(Stored records)
-- start --
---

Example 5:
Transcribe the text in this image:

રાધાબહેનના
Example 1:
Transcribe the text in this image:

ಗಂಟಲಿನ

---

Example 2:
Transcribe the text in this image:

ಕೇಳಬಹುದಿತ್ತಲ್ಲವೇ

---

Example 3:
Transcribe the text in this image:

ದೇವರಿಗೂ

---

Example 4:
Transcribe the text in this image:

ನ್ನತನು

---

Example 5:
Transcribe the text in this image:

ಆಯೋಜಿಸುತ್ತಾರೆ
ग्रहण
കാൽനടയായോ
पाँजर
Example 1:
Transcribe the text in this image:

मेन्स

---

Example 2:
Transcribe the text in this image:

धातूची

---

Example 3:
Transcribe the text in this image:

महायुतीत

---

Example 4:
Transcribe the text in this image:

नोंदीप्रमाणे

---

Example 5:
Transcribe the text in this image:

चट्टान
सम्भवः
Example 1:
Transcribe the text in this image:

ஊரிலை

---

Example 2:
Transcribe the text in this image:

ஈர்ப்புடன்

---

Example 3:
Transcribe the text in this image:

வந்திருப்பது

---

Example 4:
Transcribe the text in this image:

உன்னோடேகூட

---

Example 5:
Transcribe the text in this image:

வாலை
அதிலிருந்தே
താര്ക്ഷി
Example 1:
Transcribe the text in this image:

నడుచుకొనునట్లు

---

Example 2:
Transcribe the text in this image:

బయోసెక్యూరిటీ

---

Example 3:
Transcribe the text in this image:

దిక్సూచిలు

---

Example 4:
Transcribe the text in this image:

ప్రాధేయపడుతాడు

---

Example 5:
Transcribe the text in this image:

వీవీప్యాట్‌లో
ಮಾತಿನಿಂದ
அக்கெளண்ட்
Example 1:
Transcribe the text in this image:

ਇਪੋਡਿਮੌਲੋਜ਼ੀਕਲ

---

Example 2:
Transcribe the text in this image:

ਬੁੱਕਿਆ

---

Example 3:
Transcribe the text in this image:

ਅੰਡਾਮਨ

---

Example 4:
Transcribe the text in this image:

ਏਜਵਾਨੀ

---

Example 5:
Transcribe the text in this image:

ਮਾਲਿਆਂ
-- end --
• What is required: Render every line from the start of the items through the line containing "ప్రాధేయపడుతాడు", inclusive, as a Markdown table with the columns Row and Text. Number each row and omit blank lines.

• Task output:
| Row | Text |
|---|---|
| 1 | --- |
| 2 | Example 5: |
| 3 | Transcribe the text in this image: |
| 4 | રાધાબહેનના |
| 5 | Example 1: |
| 6 | Transcribe the text in this image: |
| 7 | ಗಂಟಲಿನ |
| 8 | --- |
| 9 | Example 2: |
| 10 | Transcribe the text in this image: |
| 11 | ಕೇಳಬಹುದಿತ್ತಲ್ಲವೇ |
| 12 | --- |
| 13 | Example 3: |
| 14 | Transcribe the text in this image: |
| 15 | ದೇವರಿಗೂ |
| 16 | --- |
| 17 | Example 4: |
| 18 | Transcribe the text in this image: |
| 19 | ನ್ನತನು |
| 20 | --- |
| 21 | Example 5: |
| 22 | Transcribe the text in this image: |
| 23 | ಆಯೋಜಿಸುತ್ತಾರೆ |
| 24 | ग्रहण |
| 25 | കാൽനടയായോ |
| 26 | पाँजर |
| 27 | Example 1: |
| 28 | Transcribe the text in this image: |
| 29 | मेन्स |
| 30 | --- |
| 31 | Example 2: |
| 32 | Transcribe the text in this image: |
| 33 | धातूची |
| 34 | --- |
| 35 | Example 3: |
| 36 | Transcribe the text in this image: |
| 37 | महायुतीत |
| 38 | --- |
| 39 | Example 4: |
| 40 | Transcribe the text in this image: |
| 41 | नोंदीप्रमाणे |
| 42 | --- |
| 43 | Example 5: |
| 44 | Transcribe the text in this image: |
| 45 | चट्टान |
| 46 | सम्भवः |
| 47 | Example 1: |
| 48 | Transcribe the text in this image: |
| 49 | ஊரிலை |
| 50 | --- |
| 51 | Example 2: |
| 52 | Transcribe the text in this image: |
| 53 | ஈர்ப்புடன் |
| 54 | --- |
| 55 | Example 3: |
| 56 | Transcribe the text in this image: |
| 57 | வந்திருப்பது |
| 58 | --- |
| 59 | Example 4: |
| 60 | Transcribe the text in this image: |
| 61 | உன்னோடேகூட |
| 62 | --- |
| 63 | Example 5: |
| 64 | Transcribe the text in this image: |
| 65 | வாலை |
| 66 | அதிலிருந்தே |
| 67 | താര്ക്ഷി |
| 68 | Example 1: |
| 69 | Transcribe the text in this image: |
| 70 | నడుచుకొనునట్లు |
| 71 | --- |
| 72 | Example 2: |
| 73 | Transcribe the text in this image: |
| 74 | బయోసెక్యూరిటీ |
| 75 | --- |
| 76 | Example 3: |
| 77 | Transcribe the text in this image: |
| 78 | దిక్సూచిలు |
| 79 | --- |
| 80 | Example 4: |
| 81 | Transcribe the text in this image: |
| 82 | ప్రాధేయపడుతాడు |